▸ **TESTO IN ESAME**:
● ● ● ● ● ● ●

Il 10 ottobre l'arresto di Christian Fodde, Matteo Satta e Riccardo Carta (20enni), N.C e G.C (17enni, un ragazzo e una ragazza). Le accuse a loro carico sono pesantissime: concorso in omicidio pluriaggravato e occultamento di cadavere.

La voce di un sesto complice

Una settimana dopo la svolta, le forze dell'ordine hanno messo il fiato sul collo di un possibile complice, quantomeno una persona informata dei crimini contestati ai cinque indagati.

Qualcuno talmente vicino ai presunti killer da essere salito in auto con Fodde e aver detto qualcosa di verosimile interesse investigativo: "Non ho ancora realizzato". Siamo al giorno 12 settembre, circa 24 ore dopo l'esecuzione del 18enne, e questa voce entra per la prima volta nelle intercettazioni. La risposta che Fodde dà al sesto uomo è chiara: "Non è un gioco, quello di ammazzare va bene... è il dopo".

Secondo gli inquirenti, l'interlocutore del 20enne arrestato potrebbe riferirsi proprio all'omicidio Careddu, di cui potrebbe essere venuto a conoscenza attraverso il racconto di uno o due membri del branco. Una figura che non sarebbe entrata in azione durante l'omicidio ma per cui sarebbe ipotizzabile il reato di favoreggiamento.

Secondo le ultime indiscrezioni, la sua identità sarebbe stata accertata e si starebbe valutando un eventuale provvedimento a suo carico.

Il riconoscimento del cadavere

L'autopsia, fissata per il 20 ottobre, non è sufficiente per il riconoscimento ufficiale del cadavere: è talmente compromesso da rendere necessario l'esame del Dna. In avanzato stato di decomposizione e quasi scheletrito, il corpo mostra comunque i segni della violenza subita. Non è chiaro se ci sia stato anche un accanimento post mortem. I resti sono stati occultati in un terreno poco distante dal cimitero di Ghilarza, lo stesso in uso al padre di Christian Fodde. Sarebbe stato proprio quest'ultimo a scegliere dove seppellire il 18enne dopo lo spostamento del corpo dal luogo del delitto.

Le intercettazioni in auto: 'Io me la rido'

Il ritratto del branco emerge in tutta la sua sconvolgente caratura attraverso le intercettazioni raccolte nella macchina di Fodde. Tra le parole cristallizzate in quelle macabre sequenze audio si sentono anche rumori metallici, ascrivibili al maneggio delle presunte armi del massacro. Si tratterebbe di una pala, un piccone e una motosega.

● ● ● ● ● ● ●

▸ **MATERIALE FORNITO**:
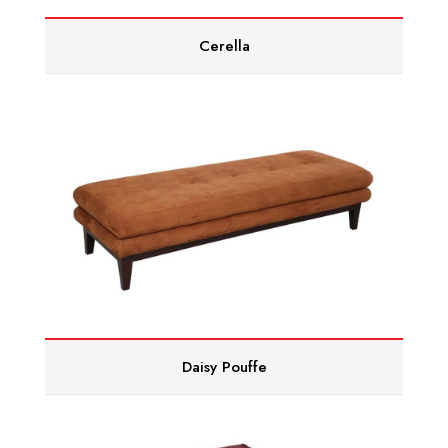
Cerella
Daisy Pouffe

● ● ● ● ● ● ●

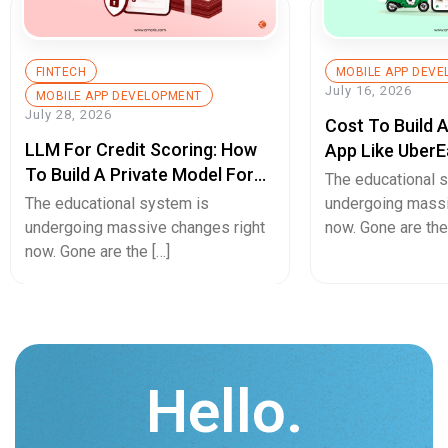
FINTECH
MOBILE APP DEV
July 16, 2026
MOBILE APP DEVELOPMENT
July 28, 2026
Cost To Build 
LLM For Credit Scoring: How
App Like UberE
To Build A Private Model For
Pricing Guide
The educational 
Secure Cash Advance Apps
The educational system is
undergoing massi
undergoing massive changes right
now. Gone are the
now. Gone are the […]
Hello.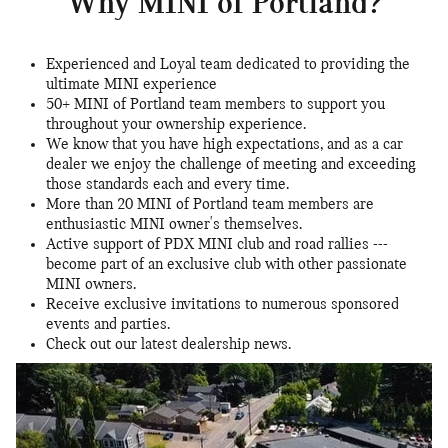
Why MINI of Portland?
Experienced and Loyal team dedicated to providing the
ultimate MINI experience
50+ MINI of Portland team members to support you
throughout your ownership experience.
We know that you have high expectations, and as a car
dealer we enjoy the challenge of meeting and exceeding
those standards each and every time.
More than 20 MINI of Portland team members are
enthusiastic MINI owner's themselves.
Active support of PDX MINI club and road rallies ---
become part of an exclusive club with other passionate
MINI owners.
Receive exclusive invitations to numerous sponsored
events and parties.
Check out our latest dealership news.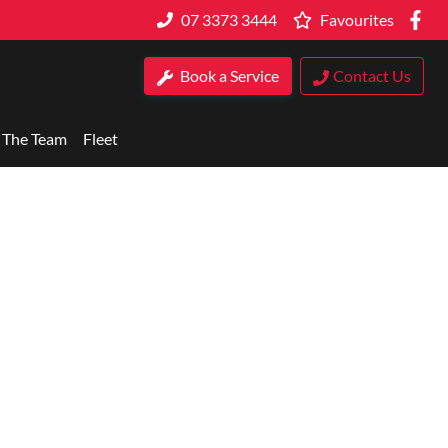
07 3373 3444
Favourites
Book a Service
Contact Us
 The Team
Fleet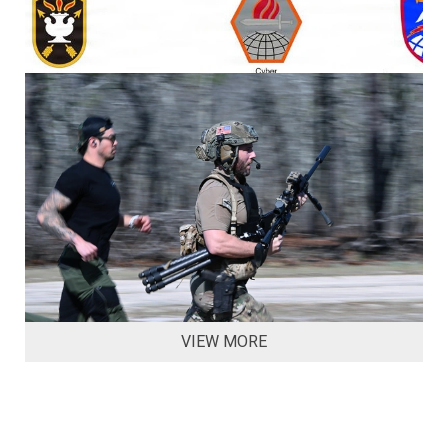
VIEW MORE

● ● ● ● ● ● ●

▸ **SERIE DI ESERCIZI**:
[1] Riproduci fedelmente il passo dell'articolo sull'omicidio Careddu che va da "Secondo le ultime" fino a "luogo del delitto.".
[2] Scrivi il seguito dell'articolo sull'omicidio Careddu, a partire dall'ultima frase riportata.

▸ **RISPOSTE AGLI ESERCIZI**:
[1]
Secondo le ultime indiscrezioni, la sua identità sarebbe stata accertata e si starebbe valutando un eventuale provvedimento a suo carico.

Il riconoscimento del cadavere

L'autopsia, fissata per il 20 ottobre, non è sufficiente per il riconoscimento ufficiale del cadavere: è talmente compromesso da rendere necessario l'esame del Dna. In avanzato stato di decomposizione e quasi scheletrito, il corpo mostra comunque i segni della violenza subita. Non è chiaro se ci sia stato anche un accanimento post mortem. I resti sono stati occultati in un terreno poco distante dal cimitero di Ghilarza, lo stesso in uso al padre di Christian Fodde. Sarebbe stato proprio quest'ultimo a scegliere dove seppellire il 18enne dopo lo spostamento del corpo dal luogo del delitto.

[2]
Alle 22:51 dell'11 settembre, la microspia intercetta i singhiozzi della 17enne, che sarebbe in auto ad aspettare il compimento dell'esecuzione. Il minorenne si rivolge alla coetanea: “Il cofano aprimi, quel ragazzo è fuori!”. Poi entra in scena la voce di Christian Fodde: “Mi devo pulire le scarpe… accendi le luci della macchina”.

Sempre Fodde, rivolgendosi alla 17enne (che è anche la sua fidanzata) dice: "Dovevi vedere per credere? Io me la rido perché non me ne frega un c... eh vabbè. Non me ne devi dare soldi perché... è difficile che lo dici".

Dopo aver ucciso Manuel si parla anche di mettere a tacere un ragazzo che 'sa'. "Lo uccidiamo?": questa la domanda della 17enne a Fodde. Poi la risposta del 20enne: "Mi devo sporcare per un essere... arrivederci...".

Da quell'11 settembre al 9 ottobre (giorno prima dell'arresto), i cinque si sono convinti di aver compiuto il delitto perfetto. Invece hanno tessuto le trame di un racconto che li inchioda, blindando la loro posizione nel perimetro di gravissime responsabilità.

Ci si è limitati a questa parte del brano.